These records contain pictures, which must be left out; copy exactly the lines from the one with "ΤΟΥ ΤΜΗΜΑΤΟΣ ΕΠΙΣΤΗΜΗΣ ΤΡΟΦΙΜΩΝ ΚΑΙ" up to and including the one with "Novak Djokovic vs".

START Provided material

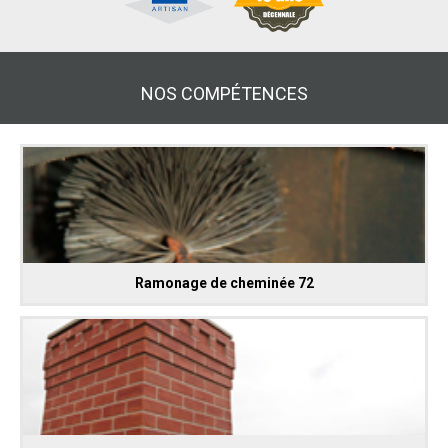
NOS COMPÉTENCES
Ramonage de cheminée 72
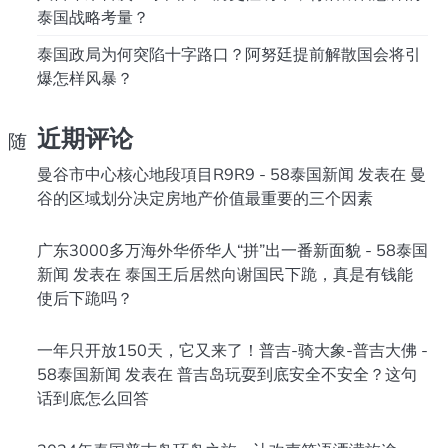
泰国战略考量？
泰国政局为何突陷十字路口？阿努廷提前解散国会将引
爆怎样风暴？
近期评论
 随
曼谷市中心核心地段項目R9R9 - 58泰国新闻
发表在
曼
谷的区域划分决定房地产价值最重要的三个因素
广东3000多万海外华侨华人“拼”出一番新面貌 - 58泰国
新闻
发表在
泰国王后居然向谢国民下跪，真是有钱能
使后下跪吗？
一年只开放150天，它又来了！普吉-骑大象-普吉大佛 -
58泰国新闻
发表在
普吉岛玩耍到底安全不安全？这句
话到底怎么回答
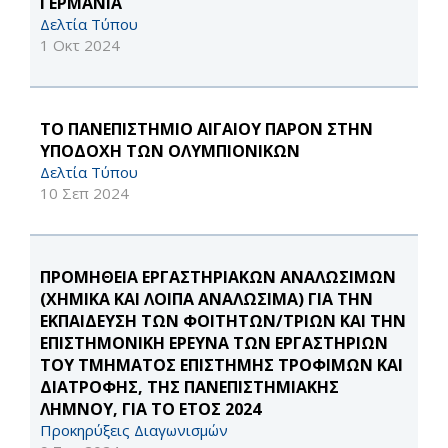
ΓΕΡΜΑΝΙΑ
Δελτία Τύπου
1 Οκτ 2024
ΤΟ ΠΑΝΕΠΙΣΤΗΜΙΟ ΑΙΓΑΙΟΥ ΠΑΡΟΝ ΣΤΗΝ
ΥΠΟΔΟΧΗ ΤΩΝ ΟΛΥΜΠΙΟΝΙΚΩΝ
Δελτία Τύπου
10 Σεπ 2024
ΠΡΟΜΗΘΕΙΑ ΕΡΓΑΣΤΗΡΙΑΚΩΝ ΑΝΑΛΩΣΙΜΩΝ
(ΧΗΜΙΚΑ ΚΑΙ ΛΟΙΠΑ ΑΝΑΛΩΣΙΜΑ) ΓΙΑ ΤΗΝ
ΕΚΠΑΙΔΕΥΣΗ ΤΩΝ ΦΟΙΤΗΤΩΝ/ΤΡΙΩΝ ΚΑΙ ΤΗΝ
ΕΠΙΣΤΗΜΟΝΙΚΗ ΕΡΕΥΝΑ ΤΩΝ ΕΡΓΑΣΤΗΡΙΩΝ
ΤΟΥ ΤΜΗΜΑΤΟΣ ΕΠΙΣΤΗΜΗΣ ΤΡΟΦΙΜΩΝ ΚΑΙ
ΔΙΑΤΡΟΦΗΣ, ΤΗΣ ΠΑΝΕΠΙΣΤΗΜΙΑΚΗΣ
ΛΗΜΝΟΥ, ΓΙΑ ΤΟ ΕΤΟΣ 2024
Προκηρύξεις Διαγωνισμών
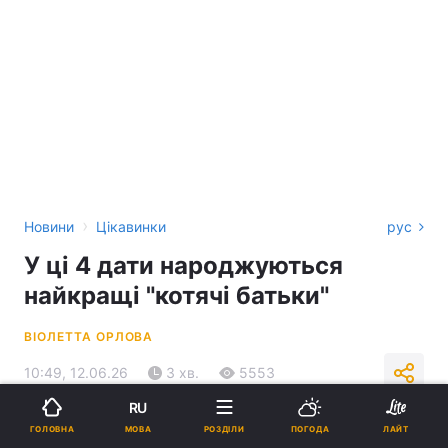
›
Новини
Цікавинки
рус
У ці 4 дати народжуються
найкращі "котячі батьки"
ВІОЛЕТТА ОРЛОВА
10:49, 12.06.26
3 хв.
5553
RU
Підпишіться на нас в Google
МОВА
ГОЛОВНА
РОЗДІЛИ
ПОГОДА
ЛАЙТ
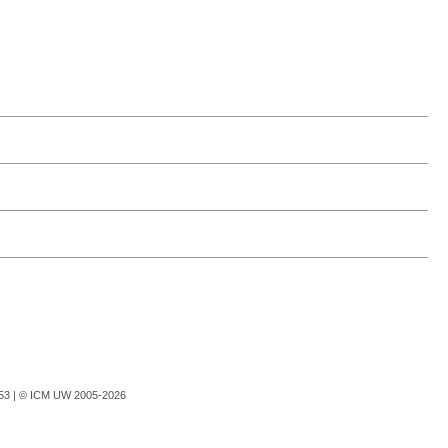
753 |
© ICM UW 2005-2026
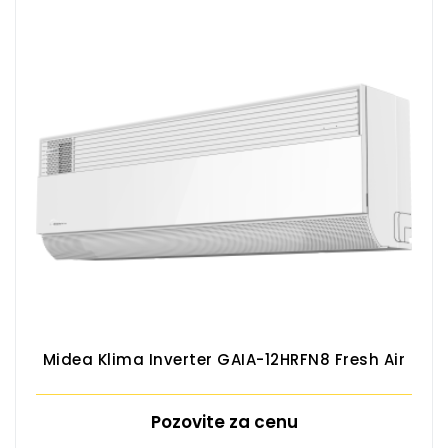
Midea Klima Inverter GAIA-12HRFN8 Fresh Air
Pozovite za cenu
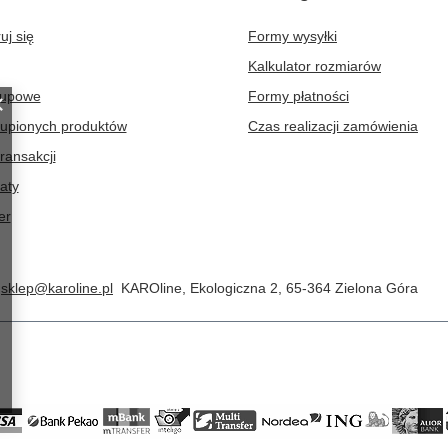
uj się
Formy wysyłki
Kalkulator rozmiarów
kupowe
Formy płatności
kupionych produktów
Czas realizacji zamówienia
transakcji
aty
er
sklep@karoline.pl
KAROline
,
Ekologiczna 2
,
65-364
Zielona Góra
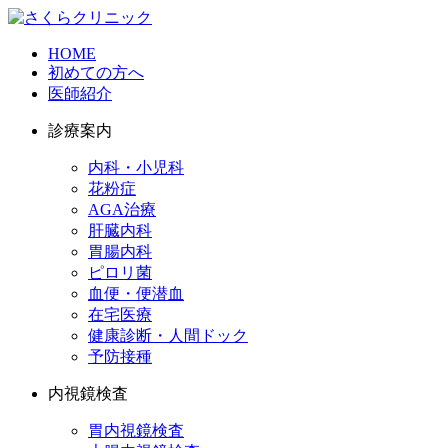
HOME
初めての方へ
医師紹介
診療案内
内科・小児科
花粉症
AGA治療
肝臓内科
胃腸内科
ピロリ菌
血便・便潜血
在宅医療
健康診断・人間ドック
予防接種
内視鏡検査
胃内視鏡検査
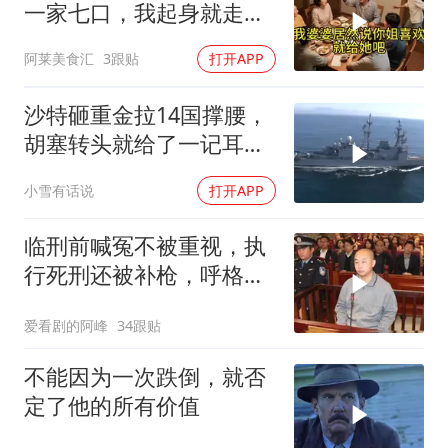
一家七口，我起身就走，
他怒喊：一万三谁付？
阿莱美食汇
3跟贴
打开APP
沙特砸重金拉14国撑腰，
胡塞转头就给了一记耳
光，红海这条命脉真要断
小雪有话说
打开APP
了？
临刑前喊冤不被重视，执
行死刑还被补枪，呼格吉
勒图被捕后的62天
爱看剧的阿峰
34跟贴
不能因为一次跌倒，就否
定了他的所有价值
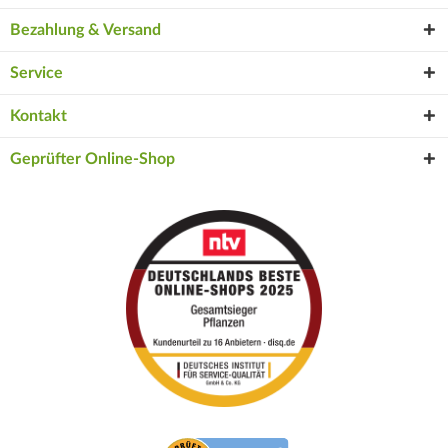
Bezahlung & Versand
Service
Kontakt
Geprüfter Online-Shop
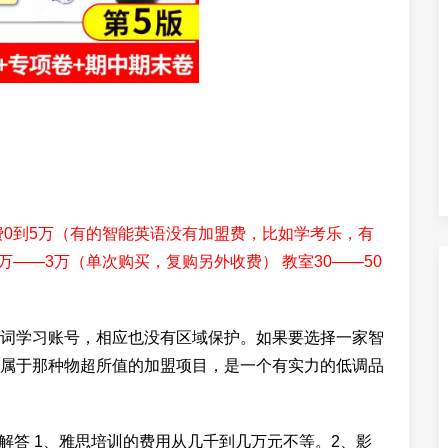
费0到5万（有的智能英语没有加盟费，比如学考乐，有
万——3万（单次购买，复购另外收费） 教室30——50
词学习账号，相应也没有区域保护。如果要选择一家智
属于那种物超所值的加盟项目，是一个有实力的低调品
为您解答 1、雅思培训的费用从几千到几万元不等。2、影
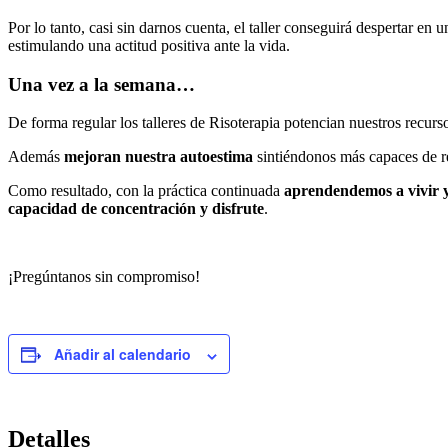
Por lo tanto, casi sin darnos cuenta, el taller conseguirá despertar en
estimulando una actitud positiva ante la vida.
Una vez a la semana…
De forma regular los talleres de Risoterapia potencian nuestros recur
Además
mejoran nuestra autoestima
sintiéndonos más capaces de r
Como resultado, con la práctica continuada
aprendendemos a vivir y
capacidad de concentración y disfrute
.
¡Pregúntanos sin compromiso!
Añadir al calendario
Detalles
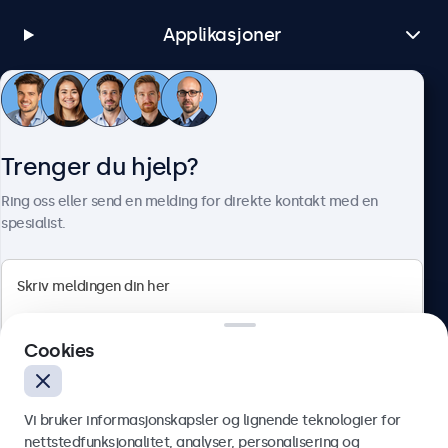
Applikasjoner
Kundeservice
Trenger du hjelp?
Om Beetronics
Ring oss eller send en melding for direkte kontakt med en
spesialist.
Beetronics
Cookies
Apotekergata 10, 0180 Oslo, Norge
4.8/5 vurdert av 5000+ bedrifter
Vi bruker informasjonskapsler og lignende teknologier for
Norsk
nettstedfunksjonalitet, analyser, personalisering og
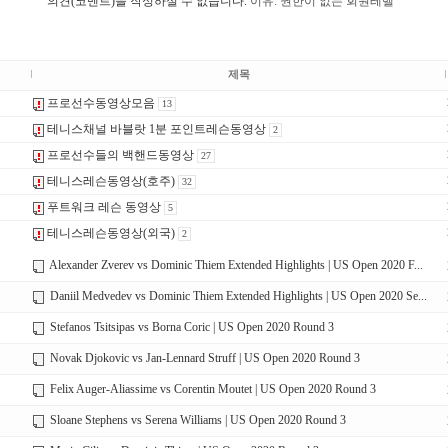
의견(코멘트)을 작성하실 수 없습니다.
이유: 권한이 없는 회원레벨
제목
프로선수동영상모음
13
테니스채널 바블랏 1분 포인트레슨동영상
2
프로선수들의 백핸드동영상
27
테니스레슨동영상(호주)
32
푸트워크 레슨 동영상
5
테니스레슨동영상(외국)
2
Alexander Zverev vs Dominic Thiem Extended Highlights | US Open 2020 F...
Daniil Medvedev vs Dominic Thiem Extended Highlights | US Open 2020 Se...
Stefanos Tsitsipas vs Borna Coric | US Open 2020 Round 3
Novak Djokovic vs Jan-Lennard Struff | US Open 2020 Round 3
Felix Auger-Aliassime vs Corentin Moutet | US Open 2020 Round 3
Sloane Stephens vs Serena Williams | US Open 2020 Round 3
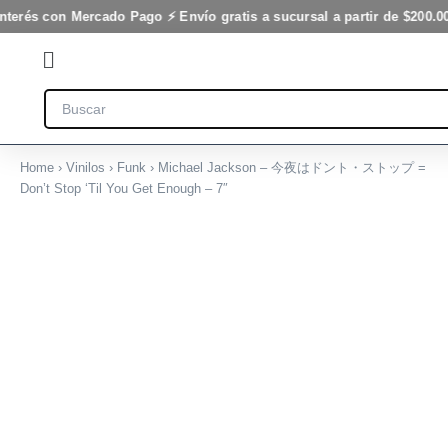
Ir
nterés con Mercado Pago ⚡ Envío gratis a sucursal a partir de $200.00
al
Flyout
contenido
Menu
Search
Home
›
Vinilos
›
Funk
› Michael Jackson – 今夜はドント・ストップ =
Don’t Stop ‘Til You Get Enough – 7″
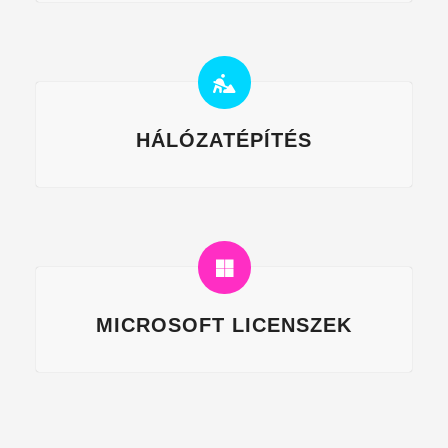
HÁLÓZATÉPÍTÉS
MICROSOFT LICENSZEK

END Provided material

_Response below:_
ΤΟΥ ΤΜΗΜΑΤΟΣ ΕΠΙΣΤΗΜΗΣ ΤΡΟΦΙΜΩΝ ΚΑΙ
ΔΙΑΤΡΟΦΗΣ, ΤΗΣ ΠΑΝΕΠΙΣΤΗΜΙΑΚΗΣ
ΛΗΜΝΟΥ, ΓΙΑ ΤΟ ΕΤΟΣ 2024
Προκηρύξεις Διαγωνισμών
›
Новини
Цікавинки
рус
У ці 4 дати народжуються
найкращі "котячі батьки"
ВІОЛЕТТА ОРЛОВА
10:49, 12.06.26
3 хв.
5553
RU
Підпишіться на нас в Google
МОВА
ГОЛОВНА
РОЗДІЛИ
ПОГОДА
ЛАЙТ
753 |
© ICM UW 2005-2026
Midea Klima Inverter GAIA-12HRFN8 Fresh Air
Pozovite za cenu
uj się
Formy wysyłki
Kalkulator rozmiarów
kupowe
Formy płatności
kupionych produktów
Czas realizacji zamówienia
transakcji
aty
er
sklep@karoline.pl
KAROline
,
Ekologiczna 2
,
65-364
Zielona Góra
HOME
初めての方へ
医師紹介
診療案内
内科・小児科
花粉症
AGA治療
肝臓内科
胃腸内科
ピロリ菌
血便・便潜血
在宅医療
健康診断・人間ドック
予防接種
内視鏡検査
胃内視鏡検査
一家七口，我起身就走，
他怒喊：一万三谁付？
阿莱美食汇
3跟贴
打开APP
沙特砸重金拉14国撑腰，
胡塞转头就给了一记耳
光，红海这条命脉真要断
小雪有话说
打开APP
了？
临刑前喊冤不被重视，执
行死刑还被补枪，呼格吉
勒图被捕后的62天
爱看剧的阿峰
34跟贴
不能因为一次跌倒，就否
定了他的所有价值
Bezahlung & Versand
Service
Kontakt
Geprüfter Online-Shop
费0到5万（有的智能英语没有加盟费，比如学考乐，有
万——3万（单次购买，复购另外收费） 教室30——50
词学习账号，相应也没有区域保护。如果要选择一家智
属于那种物超所值的加盟项目，是一个有实力的低调品
为您解答 1、雅思培训的费用从几千到几万元不等。2、影
Por lo tanto, casi sin darnos cuenta, el taller conseguirá despertar en
estimulando una actitud positiva ante la vida.
Una vez a la semana…
De forma regular los talleres de Risoterapia potencian nuestros recur
Además
mejoran nuestra autoestima
sintiéndonos más capaces de r
Como resultado, con la práctica continuada
aprendendemos a vivir y
capacidad de concentración y disfrute
.
¡Pregúntanos sin compromiso!
Añadir al calendario
Detalles
Applikasjoner
Kundeservice
Trenger du hjelp?
Om Beetronics
Ring oss eller send en melding for direkte kontakt med en
spesialist.
Beetronics
Cookies
Apotekergata 10, 0180 Oslo, Norge
4.8/5 vurdert av 5000+ bedrifter
Vi bruker informasjonskapsler og lignende teknologier for
Norsk
nettstedfunksjonalitet, analyser, personalisering og
의견(코멘트)을 작성하실 수 없습니다.
이유: 권한이 없는 회원레벨
제목
프로선수동영상모음
13
테니스채널 바블랏 1분 포인트레슨동영상
2
프로선수들의 백핸드동영상
27
테니스레슨동영상(호주)
32
푸트워크 레슨 동영상
5
테니스레슨동영상(외국)
2
Alexander Zverev vs Dominic Thiem Extended Highlights | US Open 2020 F...
Daniil Medvedev vs Dominic Thiem Extended Highlights | US Open 2020 Se...
Stefanos Tsitsipas vs Borna Coric | US Open 2020 Round 3
Novak Djokovic vs Jan-Lennard Struff | US Open 2020 Round 3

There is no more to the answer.